No tabuleiro atual, Wilder Moraes não lidera, não articula e não inspira. E, na política, quem não ocupa espaço é empurrado para fora dele.
Um candidato que não se comporta como candidato
O dado mais revelador não está nas pesquisas, mas nos bastidores: nem mesmo quadros do PL apostam na candidatura de Wilder ao governo. É difícil encontrar alguém disposto a colocar R$ 10 reais nessa aposta. Como analista político, arrisco dizer — sem exagero — que apostaria R$ 10 mil contra R$ 100 de qualquer interlocutor de que Wilder não será candidato a governador.
E a razão é simples: ele não trabalhou sua candidatura.
Enquanto outros nomes se movimentam, constroem discurso, base, alianças e presença pública — como Marconi Perillo e Daniel Vilela — Wilder permanece inerte, ausente, desconectado do jogo real.
Perda de lideranças, perda de espaço, perda de confiança
A política é uma arena de confiança. Wilder perdeu lideranças porque não inspira segurança nem firmeza. Não sustenta posições. Não aguenta embates. Diante de Ronaldo Caiado, recuou. Caiado bateu o pé, e Wilder arriou.
Esse padrão já havia ficado claro na eleição para a Prefeitura de Goiânia. O caminho natural estava posto. O espaço existia. O discurso poderia ser construído. Mas Wilder se acovardou. Recuou novamente. E agora repete o mesmo comportamento diante da possibilidade de disputar o governo do estado.
Na política, covardia estratégica não é prudência — é atestado de fraqueza.
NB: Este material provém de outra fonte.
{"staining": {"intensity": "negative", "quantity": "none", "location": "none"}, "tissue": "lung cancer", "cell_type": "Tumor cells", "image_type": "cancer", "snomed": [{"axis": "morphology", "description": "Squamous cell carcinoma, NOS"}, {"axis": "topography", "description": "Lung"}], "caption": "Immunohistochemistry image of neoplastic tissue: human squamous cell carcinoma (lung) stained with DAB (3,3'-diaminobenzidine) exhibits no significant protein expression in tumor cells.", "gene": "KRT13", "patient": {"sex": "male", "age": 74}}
A armadilha da aliança PL–MDB
A costura entre PL e MDB, se confirmada, sela o destino de Wilder Moraes. Ele perde o discurso, perde a narrativa e perde qualquer chance de protagonismo. Não sendo candidato a governador, não será mais nada relevante no jogo político estadual.
Sem candidatura majoritária, sem liderança interna e sem capacidade de enfrentamento, Wilder se torna um senador em fim de linha — alguém que ocupa cargo, mas não exerce poder.
Isso não afeta apenas o indivíduo. Afeta o partido.
O PL caminha para o mesmo erro do PSDB
O PL em Goiás dá sinais claros de repetir a trajetória trágica do PSDB: cresceu demais, concentrou poder, sufocou lideranças reais e agora começa a perder densidade política.
Ao abrir mão de lideranças competitivas, ao tolerar indecisão e ao se submeter a alianças que esvaziam seu próprio discurso, o PL caminha para se tornar um partido de terra arrasada — grande em estrutura, pequeno em rumo.
O veredito é duro, mas inevitável
A política não perdoa quem foge do confronto. Wilder Moraes não caiu porque foi atacado. Caiu porque não se levantou quando era a hora.
Se a aliança com o MDB se concretizar, o destino estará selado: Wilder estará politicamente morto, e o PL iniciará sua descida rumo ao mesmo fundo do poço que já engoliu outros gigantes.
Na política, liderança não se herda, não se terceiriza e não se improvisa.
Ou se exerce — ou se paga o preço da omissão.